SELECTED PASSAGE |
____


    I'm sick of this - sick of presenting a plan to the ad staff chief four months in advance and having one of her goons come to me two weeks before deadline asking what our plan is, themes, etc., when no one has looked at the detailed email I sent in the spring, or they would have known. I try to get those to them in plenty of time to get feedback on possible promo tie-ins and ad campaigns. Last year they promised ads on team pages which was a clusterfuck. The preview was paginated and repaginated twice because the ads were in the wrong place. We had no order on the teams, which we usually do by class. The ad chief said, "next year we need to go to a tabloid." Great idea. Fewer color issues and easy layouts for "team pages." Do they hold to it, hell no. It's broadsheet city.

    Our whole staff wants to say eff you to the whole idea of a section. No one outside us gives a shit about quality, or a plan. They'd scramble five pages to get a one-inch ad in post-deadline. It's a zoo. It's been something like this for four straight years. It always messes up any final proof go-over.
     
  7. schiezainc

    schiezainc Well-Known Member

    Doogie, if it makes you feel any better, I'll share my ads department story with you.

    Our winter all-area tab was a clusterf**k. So, naturally, I wanted the spring one to roll smoothly. Literally from the time the winter one went to press until the week before the spring one was set to launch (Something like three months), I would go into the ad boss' office at least once-twice per week and make sure she had all the details (Eight page section, broadsheet, strip ads across the bottom, all in color, section would be simply added to our pages).

    Exactly two days before we have to have it done, ad lady starts panicking. Apparently, the part about it being added into our section didn't sink in (despite the weekly reminders).

    For it to run as a part of our section, we would have needed a minimum of 12 pages in the sports section that week for all our papers (Two pages fresh news, eight page special section, two pages for community news/obits). That means, thanks to our company policy of matching, that the "A" section would also have to be 12 pages.

____

DATA SECTION |
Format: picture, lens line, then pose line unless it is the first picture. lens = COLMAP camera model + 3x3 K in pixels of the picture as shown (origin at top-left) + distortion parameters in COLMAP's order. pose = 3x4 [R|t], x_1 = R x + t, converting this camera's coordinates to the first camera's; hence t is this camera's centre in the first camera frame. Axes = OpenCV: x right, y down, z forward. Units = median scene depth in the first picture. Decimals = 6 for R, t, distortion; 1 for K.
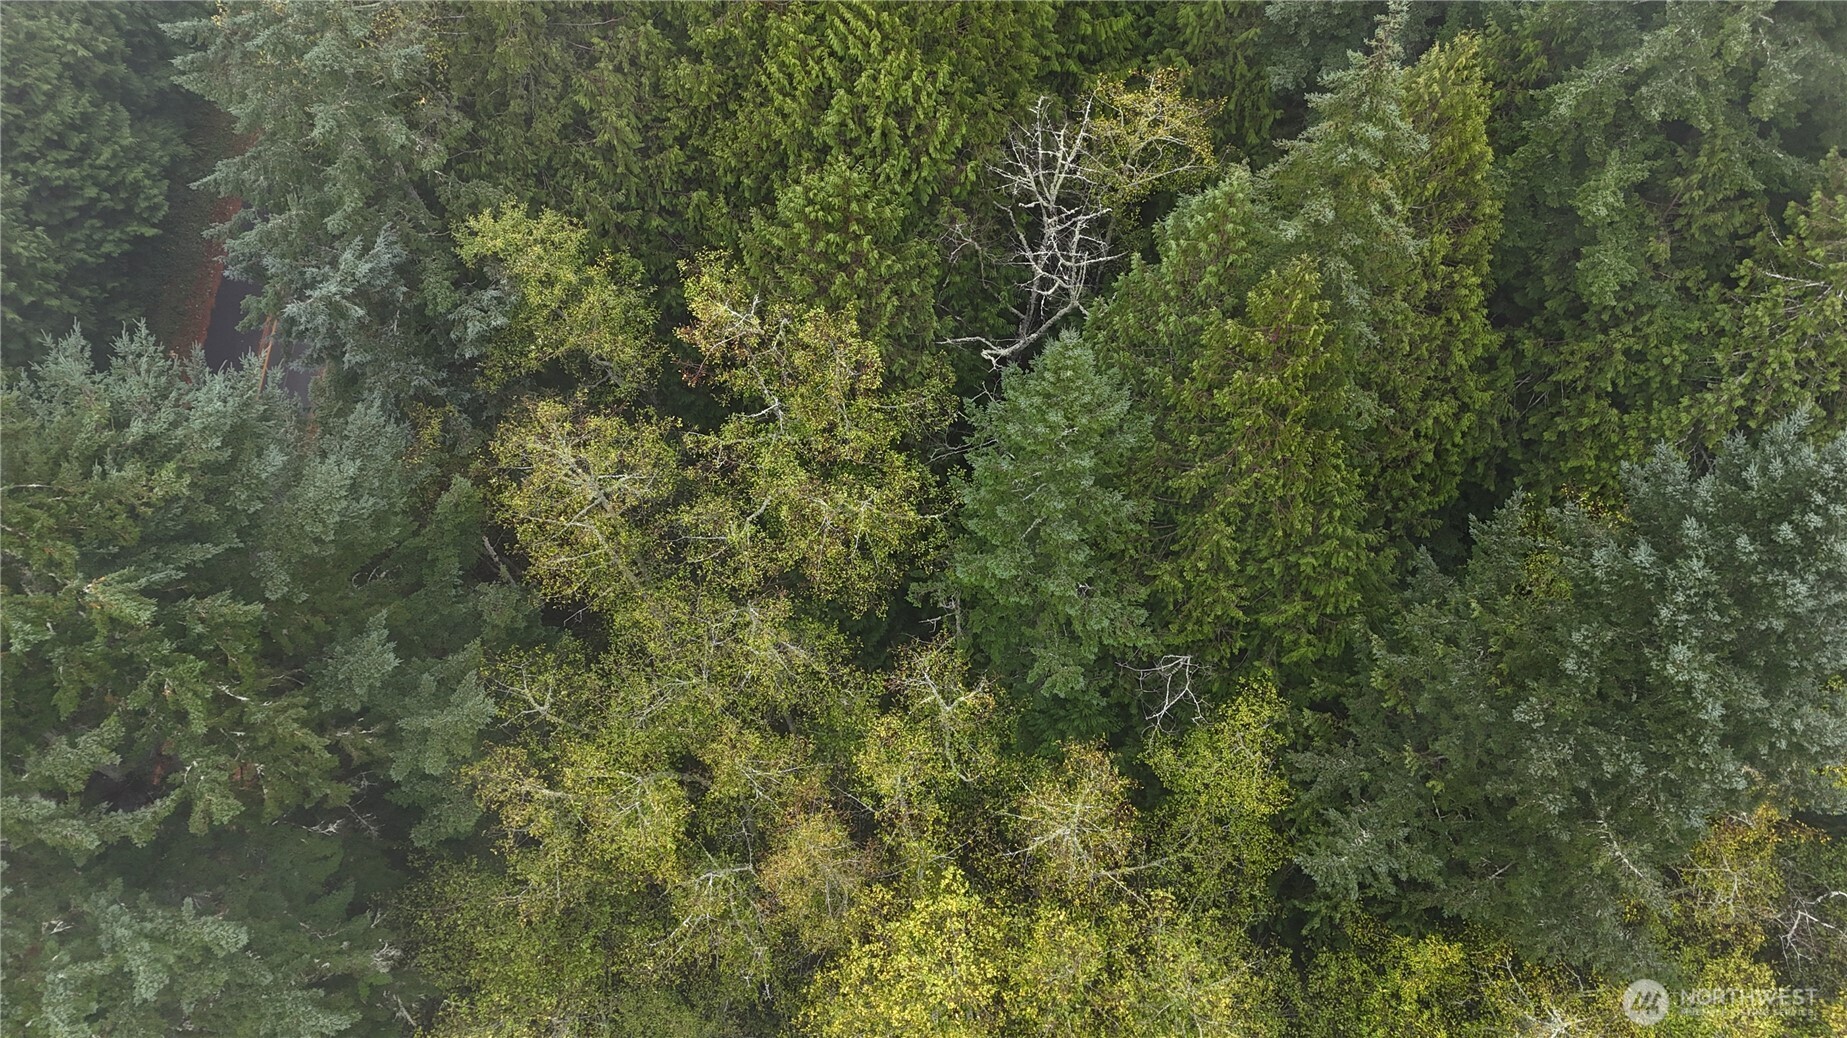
lens RADIAL K [[1357.7, 0, 923.5], [0, 1357.7, 519.0], [0, 0, 1]] dist [0.071018, -0.067952]
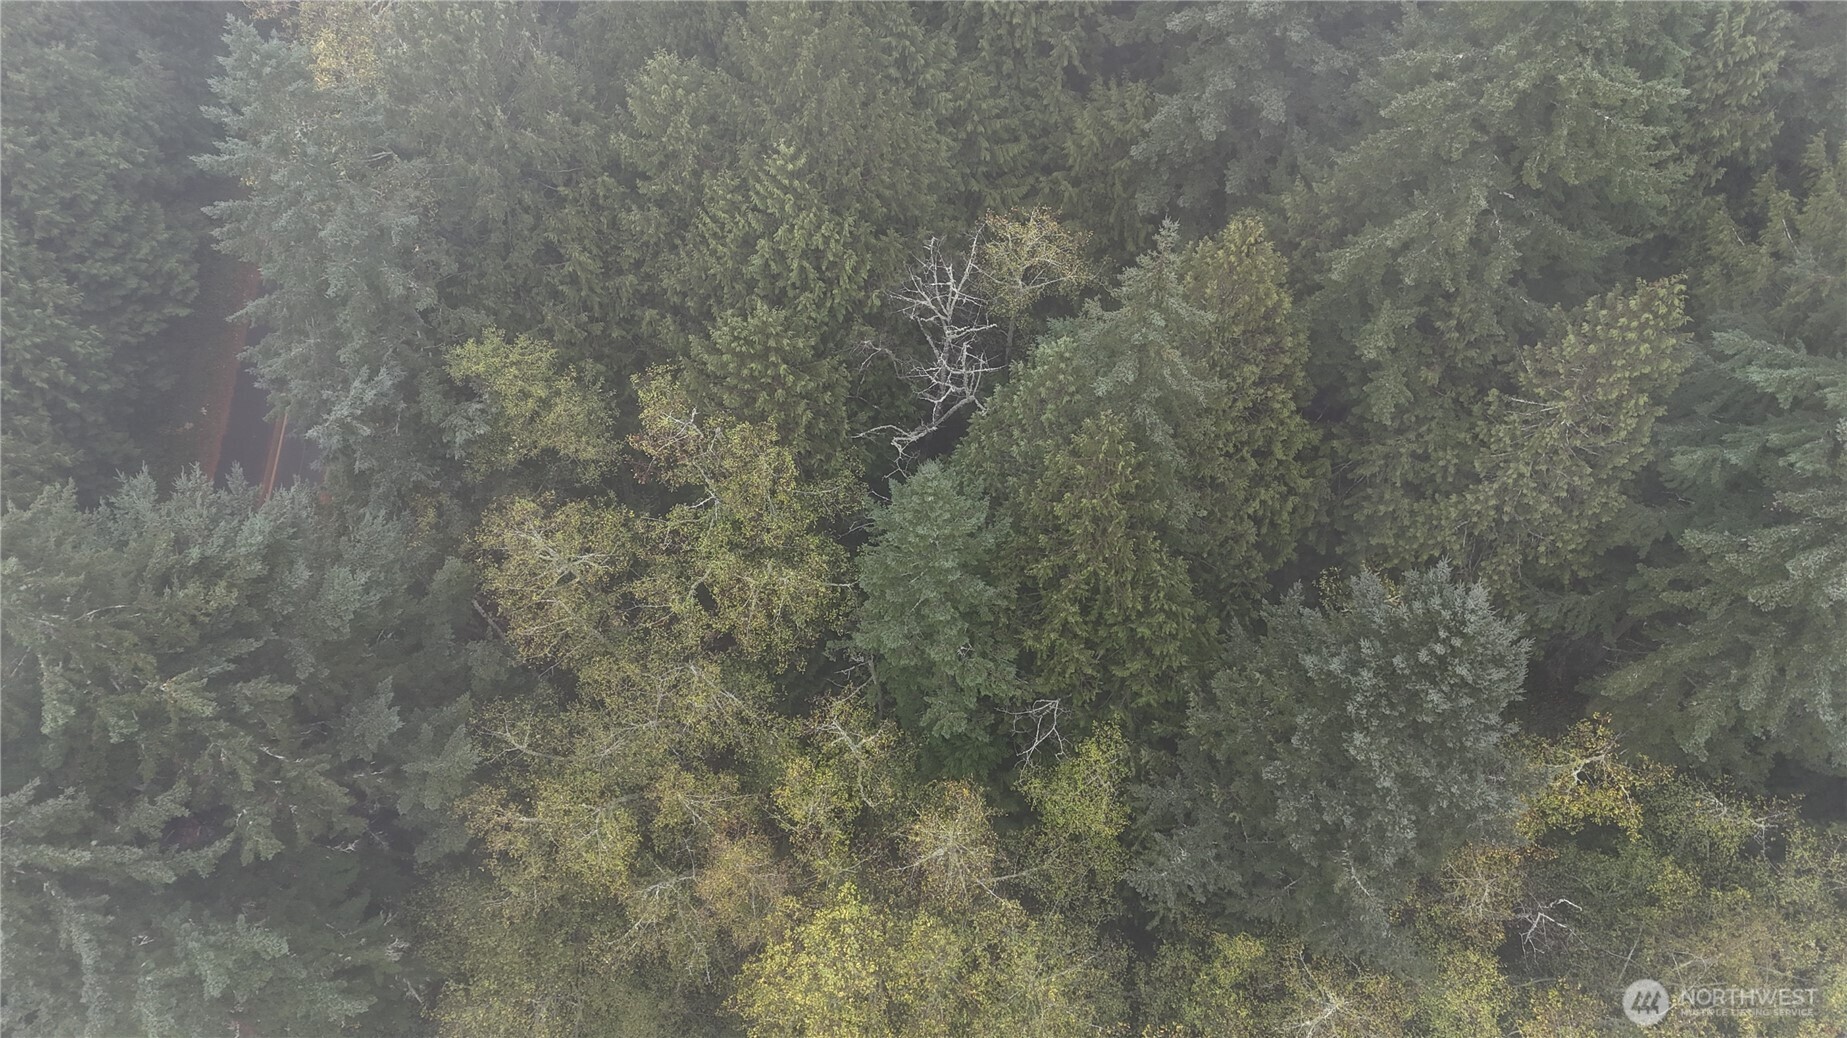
lens RADIAL K [[1357.7, 0, 923.5], [0, 1357.7, 519.0], [0, 0, 1]] dist [0.071018, -0.067952]
pose [[0.999972, -0.002507, -0.007120, 0.090978], [0.002737, 0.999467, 0.032526, -0.106937], [0.007035, -0.032544, 0.999446, -0.214718]]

____

Extend the forum discussion about newspaper ad departments and special sports sections, beginning right after its final sentence.

SOLVED PROBLEM |
    Well, no one from ads told the news folks that. And despite the fact that I told each news editor this once a week for three months as well, it gets decided that we can't have it be part of the paper, meaning that in addition to all the work we had to do to finish this on time, we had to go out and find two-three more pages of local copy per paper...that day.

    Boy, was that fun.

    From that point on, I've decided to start planning for every conceivable way the ads department can screw up. I tell them this on a regular basis, though they think I'm joking because I'm such a nice guy.

    Ads departments-> You can't live with them, but if push comes to shove, your ass is gone before theirs.
     
  8. doggieseatdoggies

    doggieseatdoggies New Member

    Yeah, but they suck, and so does the mind-set that the people buying the ads don't care about what kind of piece-of-shit package their ad is put in for the kind of money they pay to run it in the publication in the first place. We're clueless.

    I will not put out another publication without some set guidelines. No news supplement ever is as screwed up as ours is. I'll go fry burgers before that happens. My BP cannot take it. It takes me a week to relax after the stress caused by nothing more than incompetence.
     
  9. doggieseatdoggies

    doggieseatdoggies New Member

    And for your extra three pages, I would have solved it with picture pages, with fine print at the bottom explaining why. But that's just me.
     
  10. 2underpar

    2underpar Active Member

    we put our high school tab to bed Thursday. It printed and will run tomorrow. Now, it's on to the 16-page college broadsheet.
     
  11. Rumpleforeskin

    Rumpleforeskin Active Member

    Printed today and it looks good.
     
  12. Den1983

    Den1983 Active Member

    Our retail ad manager was relieved of her duties last week. Prior to that, they had yet to sell an ad. The tab is scheduled to run to press on Thursday, and we're supposed to get dummies on Wednesday. To say the next three days will be interesting is putting it lightly.